━━ GIVEN RECORDS ━━
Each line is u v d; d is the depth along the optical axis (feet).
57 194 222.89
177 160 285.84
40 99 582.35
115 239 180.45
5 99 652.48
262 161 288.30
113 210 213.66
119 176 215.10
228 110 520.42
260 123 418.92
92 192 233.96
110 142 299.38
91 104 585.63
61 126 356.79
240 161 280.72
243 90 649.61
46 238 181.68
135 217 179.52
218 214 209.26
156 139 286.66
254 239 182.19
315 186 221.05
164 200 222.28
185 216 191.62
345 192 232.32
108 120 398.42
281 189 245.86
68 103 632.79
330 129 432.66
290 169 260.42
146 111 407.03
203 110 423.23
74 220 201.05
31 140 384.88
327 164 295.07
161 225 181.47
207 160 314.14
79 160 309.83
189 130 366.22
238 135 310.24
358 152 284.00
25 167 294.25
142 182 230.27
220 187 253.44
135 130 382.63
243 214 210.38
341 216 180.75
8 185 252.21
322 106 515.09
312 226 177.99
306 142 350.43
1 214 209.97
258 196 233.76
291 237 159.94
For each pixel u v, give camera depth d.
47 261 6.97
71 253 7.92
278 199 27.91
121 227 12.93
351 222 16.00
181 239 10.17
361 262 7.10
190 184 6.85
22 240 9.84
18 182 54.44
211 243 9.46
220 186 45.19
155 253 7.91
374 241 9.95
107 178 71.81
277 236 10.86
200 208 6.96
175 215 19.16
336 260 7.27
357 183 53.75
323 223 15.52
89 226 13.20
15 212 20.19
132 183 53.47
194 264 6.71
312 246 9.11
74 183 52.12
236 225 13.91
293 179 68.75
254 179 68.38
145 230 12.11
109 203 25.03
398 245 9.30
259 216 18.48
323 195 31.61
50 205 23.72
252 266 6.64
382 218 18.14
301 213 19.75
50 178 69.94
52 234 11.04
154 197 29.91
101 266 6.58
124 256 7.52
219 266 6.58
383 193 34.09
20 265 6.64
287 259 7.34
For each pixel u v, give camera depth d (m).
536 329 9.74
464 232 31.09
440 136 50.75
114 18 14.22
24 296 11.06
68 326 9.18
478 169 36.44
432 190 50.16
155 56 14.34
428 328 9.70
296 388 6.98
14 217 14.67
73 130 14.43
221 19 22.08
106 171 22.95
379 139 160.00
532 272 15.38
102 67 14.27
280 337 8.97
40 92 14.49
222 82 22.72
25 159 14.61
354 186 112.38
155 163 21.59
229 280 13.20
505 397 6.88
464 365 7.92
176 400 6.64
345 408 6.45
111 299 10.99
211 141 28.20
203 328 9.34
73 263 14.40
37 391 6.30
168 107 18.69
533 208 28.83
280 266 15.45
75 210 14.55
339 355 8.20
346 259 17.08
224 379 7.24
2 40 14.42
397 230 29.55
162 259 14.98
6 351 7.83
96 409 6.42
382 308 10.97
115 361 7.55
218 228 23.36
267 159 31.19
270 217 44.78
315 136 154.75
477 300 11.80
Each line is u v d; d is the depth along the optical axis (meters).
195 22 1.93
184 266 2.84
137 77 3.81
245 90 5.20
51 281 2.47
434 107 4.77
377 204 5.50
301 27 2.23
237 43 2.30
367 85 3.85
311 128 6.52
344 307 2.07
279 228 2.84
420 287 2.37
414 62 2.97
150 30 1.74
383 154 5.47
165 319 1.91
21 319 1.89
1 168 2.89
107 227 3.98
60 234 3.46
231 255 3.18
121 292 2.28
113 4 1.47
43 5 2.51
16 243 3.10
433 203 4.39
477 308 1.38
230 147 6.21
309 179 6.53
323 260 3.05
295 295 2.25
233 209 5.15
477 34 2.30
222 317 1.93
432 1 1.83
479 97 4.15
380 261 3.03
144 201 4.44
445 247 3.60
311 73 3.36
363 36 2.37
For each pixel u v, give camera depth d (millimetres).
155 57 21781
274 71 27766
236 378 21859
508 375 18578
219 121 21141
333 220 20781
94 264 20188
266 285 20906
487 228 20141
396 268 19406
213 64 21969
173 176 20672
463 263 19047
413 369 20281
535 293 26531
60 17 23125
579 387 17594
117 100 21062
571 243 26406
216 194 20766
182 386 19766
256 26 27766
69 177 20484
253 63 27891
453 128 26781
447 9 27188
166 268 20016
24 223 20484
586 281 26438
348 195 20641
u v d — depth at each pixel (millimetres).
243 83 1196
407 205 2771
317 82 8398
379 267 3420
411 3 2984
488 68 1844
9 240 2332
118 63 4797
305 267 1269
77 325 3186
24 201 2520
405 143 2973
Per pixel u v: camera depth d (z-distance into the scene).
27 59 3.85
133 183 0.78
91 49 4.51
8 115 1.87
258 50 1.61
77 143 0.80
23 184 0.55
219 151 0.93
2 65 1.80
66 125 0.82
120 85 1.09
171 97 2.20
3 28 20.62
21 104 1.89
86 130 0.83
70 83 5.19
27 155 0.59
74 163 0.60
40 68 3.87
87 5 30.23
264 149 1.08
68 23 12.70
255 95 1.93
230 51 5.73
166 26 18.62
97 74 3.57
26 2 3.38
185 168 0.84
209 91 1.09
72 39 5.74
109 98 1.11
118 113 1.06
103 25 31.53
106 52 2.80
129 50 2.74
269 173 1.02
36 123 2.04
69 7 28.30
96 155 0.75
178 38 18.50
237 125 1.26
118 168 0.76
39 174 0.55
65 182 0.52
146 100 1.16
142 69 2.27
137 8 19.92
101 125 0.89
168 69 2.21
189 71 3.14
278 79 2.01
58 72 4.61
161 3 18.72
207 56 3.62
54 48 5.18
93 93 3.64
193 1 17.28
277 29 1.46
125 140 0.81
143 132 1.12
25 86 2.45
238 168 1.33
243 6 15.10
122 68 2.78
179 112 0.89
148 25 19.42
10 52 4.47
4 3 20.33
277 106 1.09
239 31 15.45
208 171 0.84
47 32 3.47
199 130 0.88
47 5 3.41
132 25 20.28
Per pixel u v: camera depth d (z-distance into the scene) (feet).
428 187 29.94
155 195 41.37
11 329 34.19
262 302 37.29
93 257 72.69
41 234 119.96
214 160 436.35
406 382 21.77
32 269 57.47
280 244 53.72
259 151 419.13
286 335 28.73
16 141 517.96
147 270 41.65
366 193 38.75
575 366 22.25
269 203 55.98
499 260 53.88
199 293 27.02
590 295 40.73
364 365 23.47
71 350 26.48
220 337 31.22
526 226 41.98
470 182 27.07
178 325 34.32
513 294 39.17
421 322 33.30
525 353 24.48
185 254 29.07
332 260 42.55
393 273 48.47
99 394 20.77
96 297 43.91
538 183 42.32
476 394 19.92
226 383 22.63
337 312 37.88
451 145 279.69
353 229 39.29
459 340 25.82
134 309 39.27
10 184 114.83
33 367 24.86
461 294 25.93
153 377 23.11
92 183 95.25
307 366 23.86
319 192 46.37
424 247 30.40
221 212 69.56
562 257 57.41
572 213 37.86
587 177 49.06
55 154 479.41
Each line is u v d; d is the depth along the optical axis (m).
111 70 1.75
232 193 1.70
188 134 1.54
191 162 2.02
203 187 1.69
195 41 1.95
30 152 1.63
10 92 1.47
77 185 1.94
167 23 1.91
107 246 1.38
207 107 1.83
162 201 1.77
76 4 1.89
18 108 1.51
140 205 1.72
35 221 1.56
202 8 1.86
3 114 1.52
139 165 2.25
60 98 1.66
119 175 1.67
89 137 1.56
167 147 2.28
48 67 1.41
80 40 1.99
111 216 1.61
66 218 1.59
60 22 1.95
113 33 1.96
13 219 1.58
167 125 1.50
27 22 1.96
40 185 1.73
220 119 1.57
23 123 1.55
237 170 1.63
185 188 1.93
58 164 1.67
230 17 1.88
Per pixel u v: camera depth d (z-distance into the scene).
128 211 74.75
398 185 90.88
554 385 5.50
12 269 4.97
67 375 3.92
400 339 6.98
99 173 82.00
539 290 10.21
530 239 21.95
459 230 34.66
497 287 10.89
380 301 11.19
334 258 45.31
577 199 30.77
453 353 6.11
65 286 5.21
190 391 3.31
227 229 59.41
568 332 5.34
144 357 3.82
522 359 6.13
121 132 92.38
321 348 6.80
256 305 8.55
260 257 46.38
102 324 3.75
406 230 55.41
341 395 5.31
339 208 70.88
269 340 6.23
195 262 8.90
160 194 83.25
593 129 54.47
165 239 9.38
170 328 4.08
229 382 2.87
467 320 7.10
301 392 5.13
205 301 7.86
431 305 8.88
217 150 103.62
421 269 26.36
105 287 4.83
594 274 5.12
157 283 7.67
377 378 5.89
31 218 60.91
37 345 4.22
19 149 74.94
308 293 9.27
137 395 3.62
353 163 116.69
━━━
* **WHAT YOU WILL DO**: Filter the records above and copy every line that contains the word "pixel".

* **YOUR SOLUTION**:
For each pixel u v, give camera depth d.
For each pixel u v, give camera depth d (m).
For each pixel u v, give camera depth d (millimetres).
u v d — depth at each pixel (millimetres).
Per pixel u v: camera depth d (z-distance into the scene).
Per pixel u v: camera depth d (z-distance into the scene) (feet).
Per pixel u v: camera depth d (z-distance into the scene).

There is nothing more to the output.